#### Kutipan Dokumen
* * * * * * * * *
Meskipun ASEAN memiliki prinsip non intervensi terhadap urusan dalam negeri, ASEAN berkepentingan memastikan tiap negara anggota mematuhi prinsip-prinsip yang disepakati dalam Piagam ASEAN,  termasuk mendorong seluruh pihak untuk menjalankan tata kelola pemerintahan yang baik (good governance), terang Eva.

Menurut Eva, yang pernah menjabat sebagai anggota Dewan Perwakilan Rakyat Republik Indonesia, ASEAN dan lembaga-lembaga internasional seperti PBB harus proaktif merespon situasi di Myanmar agar militer tidak menggunakan kekerasan saat berhadapan dengan warga sipil yang memprotes kudeta militer pada 1 Februari 2021.

"ASEAN patut meminta laporan resmi dari Myanmar, termasuk militer, mengenai apa yang sebenarnya terjadi di dalam demi memastikan militer tunduk terhadap prinsip-prinsip Piagam ASEAN dan prinsip lain yang telah disepakati bersama," ujar dia menambahkan.

Eva turut menegaskan APHR dan komunitas masyarakat sipil di Asia Tenggara meminta militer untuk menjaga situasi damai dan kondusif di Myanmar dan mempertahankan berbagai pencapaian positif yang telah diperoleh ASEAN.
* * * * * * * * *
#### Data yang Diberikan
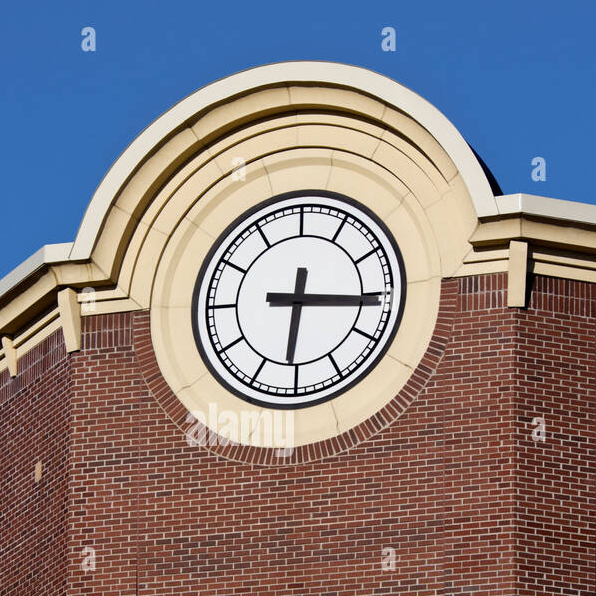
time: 6:15
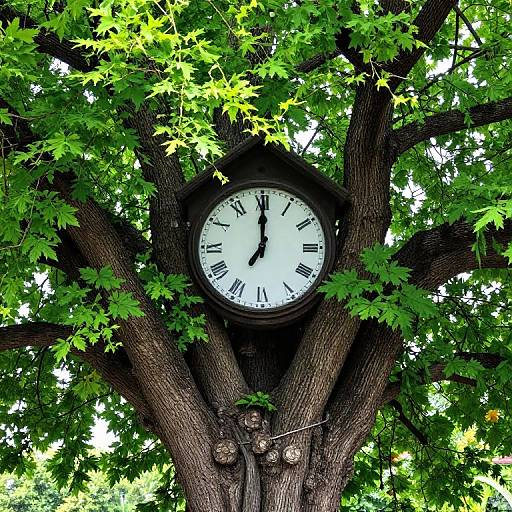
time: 7:00
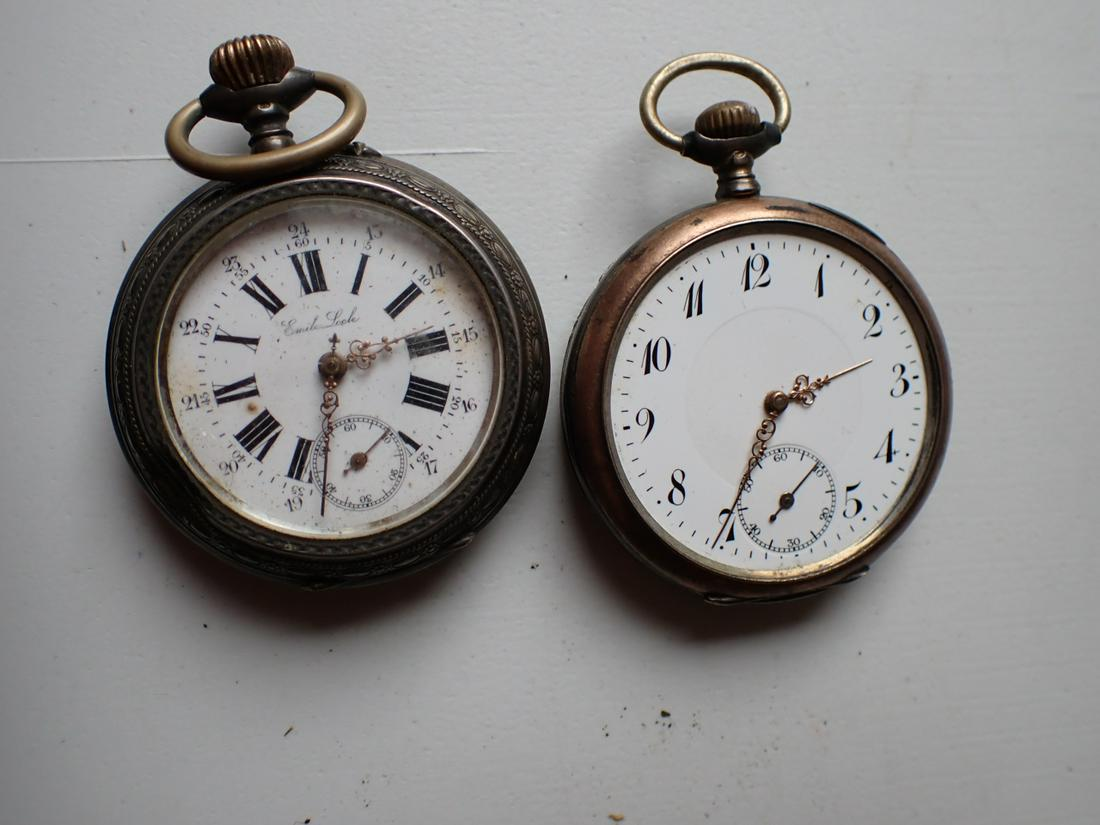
* * * * * * * * *
#### Kumpulan Tugas
1 > Ringkas kutipan dokumen di atas dalam dua kalimat.
2 > Tolong salin persis bagian kutipan dokumen yang dimulai pada kata-kata "Meskipun ASEAN memiliki" dan berhenti setelah kata-kata "ujar dia menambahkan.".

#### Kumpulan Jawaban
1 > Eva, yang pernah menjadi anggota DPR RI, menyatakan bahwa meski menganut prinsip non intervensi, ASEAN berkepentingan memastikan negara anggotanya mematuhi Piagam ASEAN, sehingga ASEAN dan lembaga internasional seperti PBB harus proaktif merespons situasi di Myanmar agar militer tidak menggunakan kekerasan terhadap warga sipil yang memprotes kudeta 1 Februari 2021. Menurutnya, ASEAN patut meminta laporan resmi dari Myanmar, sementara APHR dan komunitas masyarakat sipil di Asia Tenggara meminta militer menjaga situasi damai dan kondusif di sana.

2 >
Meskipun ASEAN memiliki prinsip non intervensi terhadap urusan dalam negeri, ASEAN berkepentingan memastikan tiap negara anggota mematuhi prinsip-prinsip yang disepakati dalam Piagam ASEAN,  termasuk mendorong seluruh pihak untuk menjalankan tata kelola pemerintahan yang baik (good governance), terang Eva.

Menurut Eva, yang pernah menjabat sebagai anggota Dewan Perwakilan Rakyat Republik Indonesia, ASEAN dan lembaga-lembaga internasional seperti PBB harus proaktif merespon situasi di Myanmar agar militer tidak menggunakan kekerasan saat berhadapan dengan warga sipil yang memprotes kudeta militer pada 1 Februari 2021.

"ASEAN patut meminta laporan resmi dari Myanmar, termasuk militer, mengenai apa yang sebenarnya terjadi di dalam demi memastikan militer tunduk terhadap prinsip-prinsip Piagam ASEAN dan prinsip lain yang telah disepakati bersama," ujar dia menambahkan.